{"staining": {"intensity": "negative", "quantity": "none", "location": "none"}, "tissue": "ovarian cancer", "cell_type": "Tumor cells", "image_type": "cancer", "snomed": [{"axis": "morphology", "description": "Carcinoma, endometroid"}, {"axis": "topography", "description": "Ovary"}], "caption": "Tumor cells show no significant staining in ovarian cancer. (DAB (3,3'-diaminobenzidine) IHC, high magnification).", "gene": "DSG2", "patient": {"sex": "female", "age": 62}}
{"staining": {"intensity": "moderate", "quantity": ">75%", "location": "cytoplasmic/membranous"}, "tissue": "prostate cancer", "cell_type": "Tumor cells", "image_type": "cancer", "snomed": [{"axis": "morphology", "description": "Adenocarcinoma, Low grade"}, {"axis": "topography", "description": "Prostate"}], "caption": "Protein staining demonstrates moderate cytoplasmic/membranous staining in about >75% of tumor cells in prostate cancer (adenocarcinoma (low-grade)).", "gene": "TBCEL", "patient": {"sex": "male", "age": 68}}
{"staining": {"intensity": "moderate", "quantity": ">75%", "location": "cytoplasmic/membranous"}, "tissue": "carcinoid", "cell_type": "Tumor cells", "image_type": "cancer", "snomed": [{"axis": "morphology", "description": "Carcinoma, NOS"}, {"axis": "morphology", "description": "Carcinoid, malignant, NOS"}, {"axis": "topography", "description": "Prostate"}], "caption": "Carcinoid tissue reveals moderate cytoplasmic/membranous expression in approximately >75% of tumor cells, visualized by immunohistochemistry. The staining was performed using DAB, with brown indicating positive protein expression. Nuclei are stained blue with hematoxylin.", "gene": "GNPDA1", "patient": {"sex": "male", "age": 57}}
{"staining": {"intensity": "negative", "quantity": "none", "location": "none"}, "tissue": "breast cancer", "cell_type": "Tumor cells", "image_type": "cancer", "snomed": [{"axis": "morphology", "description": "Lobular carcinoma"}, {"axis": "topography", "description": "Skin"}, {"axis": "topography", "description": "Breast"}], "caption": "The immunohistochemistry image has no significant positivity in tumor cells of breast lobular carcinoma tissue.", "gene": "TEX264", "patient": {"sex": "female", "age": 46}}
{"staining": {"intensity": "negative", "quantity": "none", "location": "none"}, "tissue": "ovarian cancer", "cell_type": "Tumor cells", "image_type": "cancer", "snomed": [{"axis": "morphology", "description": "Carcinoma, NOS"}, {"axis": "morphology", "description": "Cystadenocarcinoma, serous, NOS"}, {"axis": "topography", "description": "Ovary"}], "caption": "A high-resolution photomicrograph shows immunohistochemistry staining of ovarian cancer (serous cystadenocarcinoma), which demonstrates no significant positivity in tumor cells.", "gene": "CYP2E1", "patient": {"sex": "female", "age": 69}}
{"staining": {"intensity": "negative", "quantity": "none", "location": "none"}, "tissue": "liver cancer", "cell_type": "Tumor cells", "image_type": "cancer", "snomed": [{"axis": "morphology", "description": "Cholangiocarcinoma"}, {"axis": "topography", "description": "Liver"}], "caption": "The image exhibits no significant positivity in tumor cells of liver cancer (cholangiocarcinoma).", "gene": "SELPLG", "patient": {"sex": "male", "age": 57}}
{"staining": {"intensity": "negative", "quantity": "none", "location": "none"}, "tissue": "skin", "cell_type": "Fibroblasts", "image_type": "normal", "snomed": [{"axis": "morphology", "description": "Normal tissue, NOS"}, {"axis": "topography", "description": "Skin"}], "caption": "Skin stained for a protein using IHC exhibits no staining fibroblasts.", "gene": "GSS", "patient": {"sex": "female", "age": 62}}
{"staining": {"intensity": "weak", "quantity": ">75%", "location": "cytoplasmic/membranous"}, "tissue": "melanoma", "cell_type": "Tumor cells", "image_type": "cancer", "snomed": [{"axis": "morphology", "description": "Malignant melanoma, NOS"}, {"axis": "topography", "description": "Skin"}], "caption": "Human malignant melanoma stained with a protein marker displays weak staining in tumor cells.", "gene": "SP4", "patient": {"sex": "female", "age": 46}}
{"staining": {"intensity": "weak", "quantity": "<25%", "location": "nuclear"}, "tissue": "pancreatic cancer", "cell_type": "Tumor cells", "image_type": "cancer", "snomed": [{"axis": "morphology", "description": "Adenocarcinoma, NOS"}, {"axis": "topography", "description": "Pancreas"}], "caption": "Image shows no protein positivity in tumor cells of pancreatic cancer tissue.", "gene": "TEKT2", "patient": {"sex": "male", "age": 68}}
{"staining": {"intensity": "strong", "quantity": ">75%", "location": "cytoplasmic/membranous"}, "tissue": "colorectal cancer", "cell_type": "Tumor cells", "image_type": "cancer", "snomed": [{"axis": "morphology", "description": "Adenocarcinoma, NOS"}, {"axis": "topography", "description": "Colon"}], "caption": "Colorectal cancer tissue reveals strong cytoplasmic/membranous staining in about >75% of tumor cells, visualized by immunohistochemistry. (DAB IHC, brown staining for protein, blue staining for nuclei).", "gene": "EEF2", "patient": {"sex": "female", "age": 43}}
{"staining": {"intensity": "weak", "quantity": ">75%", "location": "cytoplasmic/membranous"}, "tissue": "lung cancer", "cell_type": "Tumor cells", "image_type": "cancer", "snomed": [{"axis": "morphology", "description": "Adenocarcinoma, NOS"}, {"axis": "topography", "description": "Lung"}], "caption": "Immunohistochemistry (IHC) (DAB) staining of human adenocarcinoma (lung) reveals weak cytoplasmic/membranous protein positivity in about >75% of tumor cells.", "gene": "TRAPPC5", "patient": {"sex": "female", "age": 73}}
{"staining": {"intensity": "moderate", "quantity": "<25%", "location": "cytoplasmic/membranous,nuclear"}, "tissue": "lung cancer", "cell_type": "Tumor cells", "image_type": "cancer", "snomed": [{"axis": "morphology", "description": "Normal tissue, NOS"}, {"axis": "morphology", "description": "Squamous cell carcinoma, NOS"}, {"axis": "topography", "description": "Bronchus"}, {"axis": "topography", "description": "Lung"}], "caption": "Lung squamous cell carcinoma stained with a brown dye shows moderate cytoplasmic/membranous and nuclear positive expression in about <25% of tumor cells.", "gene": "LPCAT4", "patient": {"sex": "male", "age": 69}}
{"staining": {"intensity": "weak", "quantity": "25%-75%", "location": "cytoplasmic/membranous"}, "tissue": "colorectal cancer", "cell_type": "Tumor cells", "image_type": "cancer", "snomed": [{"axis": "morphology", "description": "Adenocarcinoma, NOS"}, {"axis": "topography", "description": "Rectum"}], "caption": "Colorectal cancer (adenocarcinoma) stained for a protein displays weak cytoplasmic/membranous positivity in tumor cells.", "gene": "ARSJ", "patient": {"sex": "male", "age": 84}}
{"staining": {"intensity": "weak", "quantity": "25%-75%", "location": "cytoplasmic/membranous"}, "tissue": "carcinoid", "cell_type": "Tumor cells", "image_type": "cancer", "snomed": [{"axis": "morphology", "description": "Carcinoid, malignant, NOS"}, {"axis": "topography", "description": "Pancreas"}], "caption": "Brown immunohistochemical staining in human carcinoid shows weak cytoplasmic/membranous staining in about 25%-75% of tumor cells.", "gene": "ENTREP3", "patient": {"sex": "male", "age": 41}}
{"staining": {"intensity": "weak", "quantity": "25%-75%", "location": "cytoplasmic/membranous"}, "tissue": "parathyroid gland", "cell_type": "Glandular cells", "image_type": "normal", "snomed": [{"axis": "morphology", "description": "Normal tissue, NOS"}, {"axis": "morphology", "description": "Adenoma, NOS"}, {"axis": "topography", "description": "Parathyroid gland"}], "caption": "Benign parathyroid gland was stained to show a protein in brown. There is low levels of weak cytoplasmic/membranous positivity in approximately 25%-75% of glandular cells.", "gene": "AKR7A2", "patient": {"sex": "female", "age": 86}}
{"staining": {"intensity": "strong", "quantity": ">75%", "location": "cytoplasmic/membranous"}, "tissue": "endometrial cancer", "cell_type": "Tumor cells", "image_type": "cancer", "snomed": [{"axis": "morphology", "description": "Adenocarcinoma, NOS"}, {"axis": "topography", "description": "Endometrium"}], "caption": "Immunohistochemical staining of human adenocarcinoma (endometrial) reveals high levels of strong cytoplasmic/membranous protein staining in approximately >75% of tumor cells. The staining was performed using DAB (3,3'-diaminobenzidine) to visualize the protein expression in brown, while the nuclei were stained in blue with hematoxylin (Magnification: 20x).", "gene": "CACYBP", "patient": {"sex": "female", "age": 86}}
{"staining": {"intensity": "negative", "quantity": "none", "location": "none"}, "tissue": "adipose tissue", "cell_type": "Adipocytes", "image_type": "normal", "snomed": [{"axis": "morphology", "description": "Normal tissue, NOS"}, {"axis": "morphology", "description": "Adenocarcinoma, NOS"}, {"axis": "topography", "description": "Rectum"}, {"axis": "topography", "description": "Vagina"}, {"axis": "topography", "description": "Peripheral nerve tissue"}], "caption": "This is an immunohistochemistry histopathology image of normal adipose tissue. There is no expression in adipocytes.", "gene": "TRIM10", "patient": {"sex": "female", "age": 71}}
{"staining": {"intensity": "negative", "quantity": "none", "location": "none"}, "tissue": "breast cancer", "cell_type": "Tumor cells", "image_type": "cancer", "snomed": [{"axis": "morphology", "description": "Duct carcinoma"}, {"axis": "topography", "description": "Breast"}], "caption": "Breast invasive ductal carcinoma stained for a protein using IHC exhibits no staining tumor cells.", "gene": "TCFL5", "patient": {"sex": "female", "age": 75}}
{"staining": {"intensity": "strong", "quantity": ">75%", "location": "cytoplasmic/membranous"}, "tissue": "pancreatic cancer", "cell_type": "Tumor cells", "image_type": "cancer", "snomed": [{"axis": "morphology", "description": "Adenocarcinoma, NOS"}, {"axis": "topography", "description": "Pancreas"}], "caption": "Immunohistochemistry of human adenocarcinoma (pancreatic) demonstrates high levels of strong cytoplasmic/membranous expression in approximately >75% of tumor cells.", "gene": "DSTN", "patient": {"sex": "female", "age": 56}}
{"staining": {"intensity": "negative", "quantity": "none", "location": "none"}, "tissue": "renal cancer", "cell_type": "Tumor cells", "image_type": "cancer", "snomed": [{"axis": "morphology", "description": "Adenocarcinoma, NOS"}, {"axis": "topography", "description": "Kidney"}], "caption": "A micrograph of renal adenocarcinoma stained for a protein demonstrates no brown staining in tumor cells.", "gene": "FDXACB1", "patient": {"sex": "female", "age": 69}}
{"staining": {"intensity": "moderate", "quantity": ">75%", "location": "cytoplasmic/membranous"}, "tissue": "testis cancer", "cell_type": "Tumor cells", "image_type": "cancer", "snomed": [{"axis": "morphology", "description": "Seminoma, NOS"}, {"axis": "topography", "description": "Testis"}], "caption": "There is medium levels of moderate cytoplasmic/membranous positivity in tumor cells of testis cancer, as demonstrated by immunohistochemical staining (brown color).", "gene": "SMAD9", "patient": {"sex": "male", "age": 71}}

----------------------------------------

Bring together all lines of the entries above in which the string "displays" occurs.

**Reply to the task:**
{"staining": {"intensity": "weak", "quantity": ">75%", "location": "cytoplasmic/membranous"}, "tissue": "melanoma", "cell_type": "Tumor cells", "image_type": "cancer", "snomed": [{"axis": "morphology", "description": "Malignant melanoma, NOS"}, {"axis": "topography", "description": "Skin"}], "caption": "Human malignant melanoma stained with a protein marker displays weak staining in tumor cells.", "gene": "SP4", "patient": {"sex": "female", "age": 46}}
{"staining": {"intensity": "weak", "quantity": "25%-75%", "location": "cytoplasmic/membranous"}, "tissue": "colorectal cancer", "cell_type": "Tumor cells", "image_type": "cancer", "snomed": [{"axis": "morphology", "description": "Adenocarcinoma, NOS"}, {"axis": "topography", "description": "Rectum"}], "caption": "Colorectal cancer (adenocarcinoma) stained for a protein displays weak cytoplasmic/membranous positivity in tumor cells.", "gene": "ARSJ", "patient": {"sex": "male", "age": 84}}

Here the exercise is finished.